Studio album by Junior Mance
- Released: 1962
- Recorded: October–December, 1961 and January, 1962 Plaza Sound Studios, New York City
- Genre: Jazz
- Label: Jazzland JLP 63
- Producer: Orrin Keepnews

Junior Mance chronology
| Big Chief! (1961) | The Soul of Hollywood (1962) | Junior's Blues (1962) |

= The Soul of Hollywood =

The Soul of Hollywood is an album by jazz pianist Junior Mance featuring interpretations of music from motion pictures which was recorded in late 1961 and early 1962 and released on the Jazzland label.

==Reception==

The Allmusic site awarded the album 3 stars with the review by Alex Henderson stating: "The Soul of Hollywood was an interesting departure for Junior Mance. Most of the time he has been heard in small-group settings, but on this album the pianist is backed by an orchestra arranged and conducted by trombonist Melba Liston.... The Soul of Hollywood isn't quite in a class with Gil Evans or Oliver Nelson's best work, but it's still a decent example of orchestral jazz".

(INFORMATION SUPPLIED)

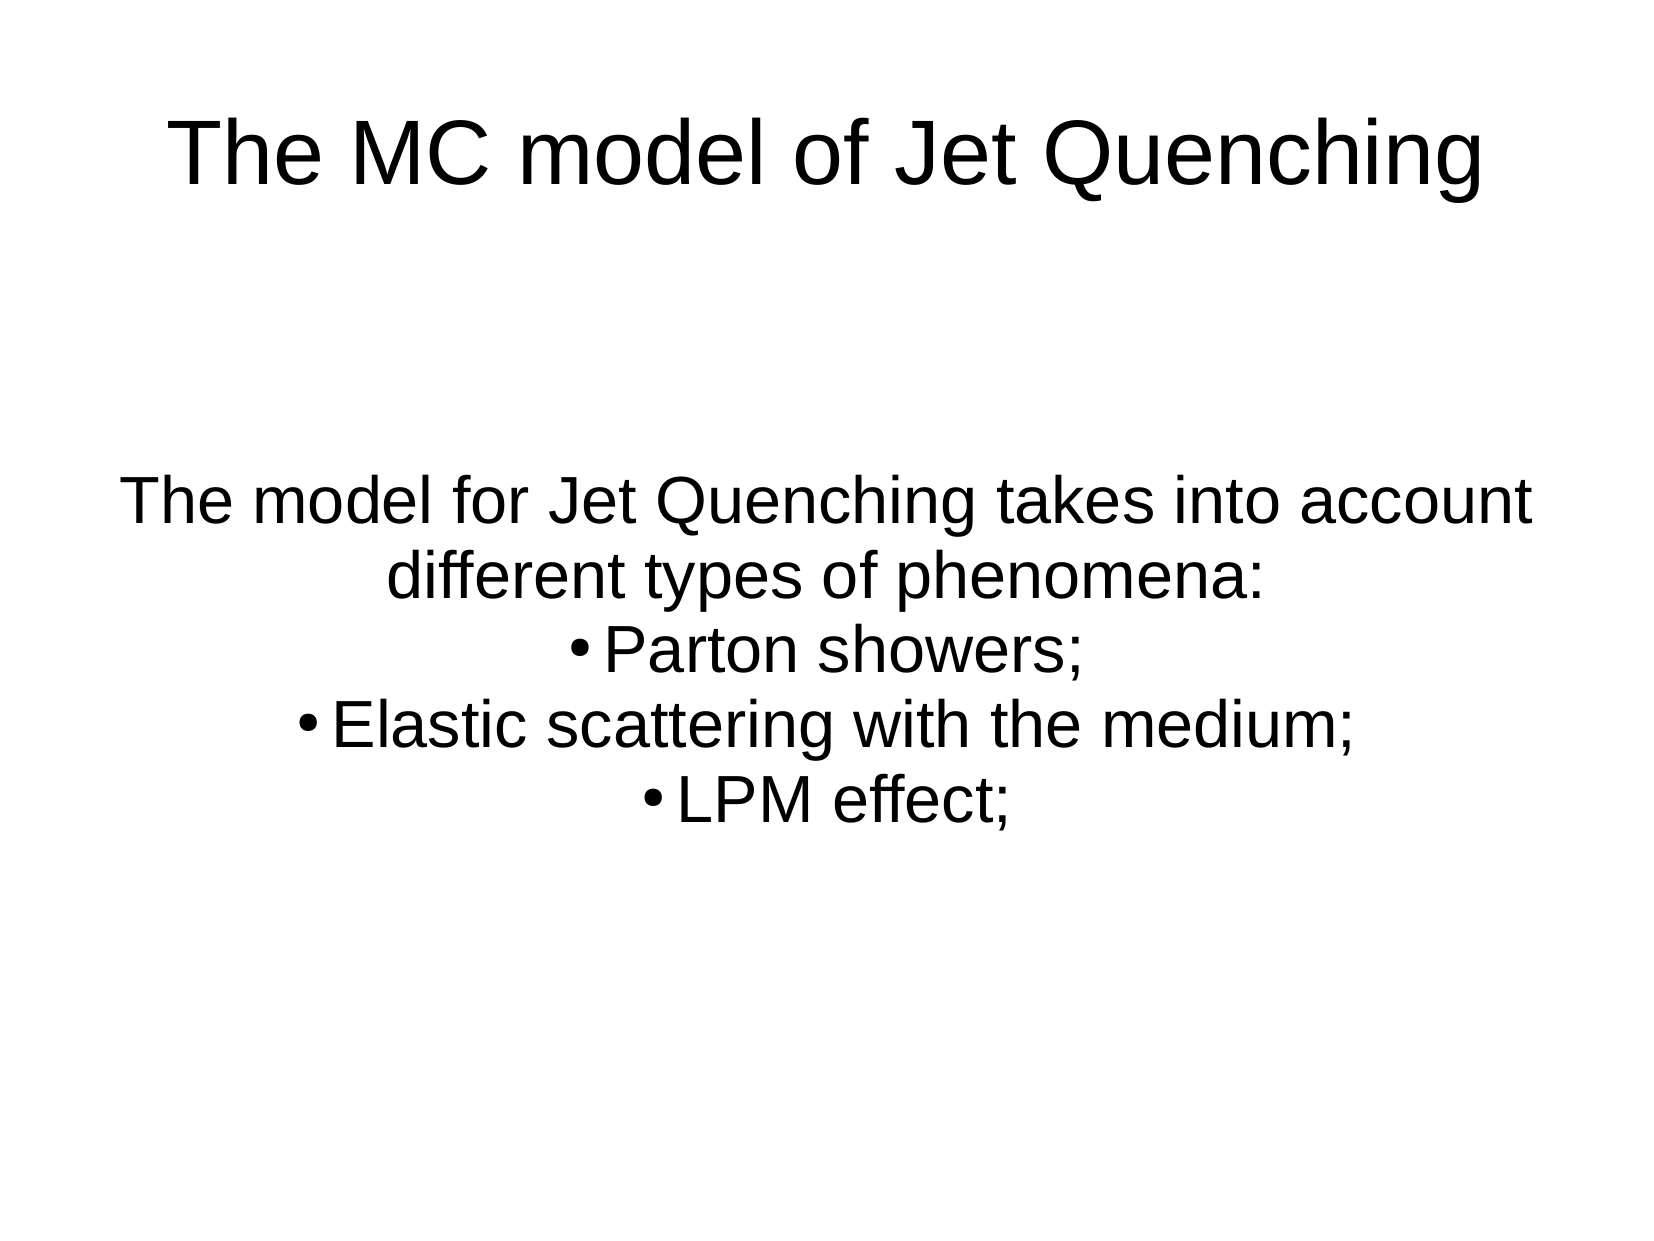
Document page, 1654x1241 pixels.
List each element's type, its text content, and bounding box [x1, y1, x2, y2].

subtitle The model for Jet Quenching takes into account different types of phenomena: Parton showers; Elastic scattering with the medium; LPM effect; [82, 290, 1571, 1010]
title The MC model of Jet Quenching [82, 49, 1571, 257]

(JOB)
Reproduce verbatim everything in The Soul of Hollywood page from "Junior Mance chronology" down to "the Jazzland label.".

(THE OUTPUT)
Junior Mance chronology
| Big Chief! (1961) | The Soul of Hollywood (1962) | Junior's Blues (1962) |

= The Soul of Hollywood =

The Soul of Hollywood is an album by jazz pianist Junior Mance featuring interpretations of music from motion pictures which was recorded in late 1961 and early 1962 and released on the Jazzland label.